Huásabas is the municipal seat of Huásabas Municipality in the northeast of the Mexican state of Sonora. The municipal area is 711.17 km² (274.58 mi²) with a population of 966 registered in 2000. Most of the inhabitants live in the municipal seat.

Huásabas is connected to Moctezuma by a paved road; the distance being 47 km. The state capital, Hermosillo, lies at a distance of 215 km.

It was founded in 1645 by the Jesuit missionary Marcos del Río, with the name of San Francisco de Huásaca. The land was occupied at the time by the Ópata Indians. In the Ópata language, Huásaca has two meanings: place of grassy lands or place of lands full of trash carried by the river.

The land is mountainous and the main settlement lies at an elevation of 850 meters (2,790 ft). The average annual temperature is 20.3 °C (68.5 °F) and the average annual rainfall is 490.8 mm (19.32 in).

The region is crossed by the Río Bavispe, which is a tributary of the Río Yaqui.

Agriculture and cattle raising are the two main economic activities. Corn and beans are raised for subsistence while grasses are grown for cattle fodder. The cattle herd was 10,120 head in 2000. The economically active population in 2000 was only 347 workers in 2000. Important communities from Huásabas now live in Hermosillo, the capital city of Sonora, Tucson, Arizona and Santa Ana, California. Still, they maintain strong ties to "El Pueblo" (the Town) and most of them come back once or twice a year, since both cities (Tucson and Hermosillo) are located at a distance no longer than a four-hour drive, however, Santa Ana, California is a 12-14 hour drive.

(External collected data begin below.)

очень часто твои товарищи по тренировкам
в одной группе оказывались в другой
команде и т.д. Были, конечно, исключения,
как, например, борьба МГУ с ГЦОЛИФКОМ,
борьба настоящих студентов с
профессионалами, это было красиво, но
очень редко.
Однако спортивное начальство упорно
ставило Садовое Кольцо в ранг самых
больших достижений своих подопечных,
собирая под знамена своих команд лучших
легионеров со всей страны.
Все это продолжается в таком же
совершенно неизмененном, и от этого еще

Special celebrations take place on August 15, when the "Fiesta Patronal" occurs to commemorate the Assumption of Mary, the patron saint of Huásabas, including dances in the main square, rodeos, horse races, and music bands on the streets. Holy Week is extensively celebrated with solemn Catholic rites and a vivid performance of the Via Crucis on Good Friday.

In Huásabas cowboy culture is historically and profoundly rooted, which can still be observed in men's clothing, specially the extensive use of Texan style hats (sombreros) and boots, rodeos (jaripeos), and the extended usage of horse riding among cattle tenders.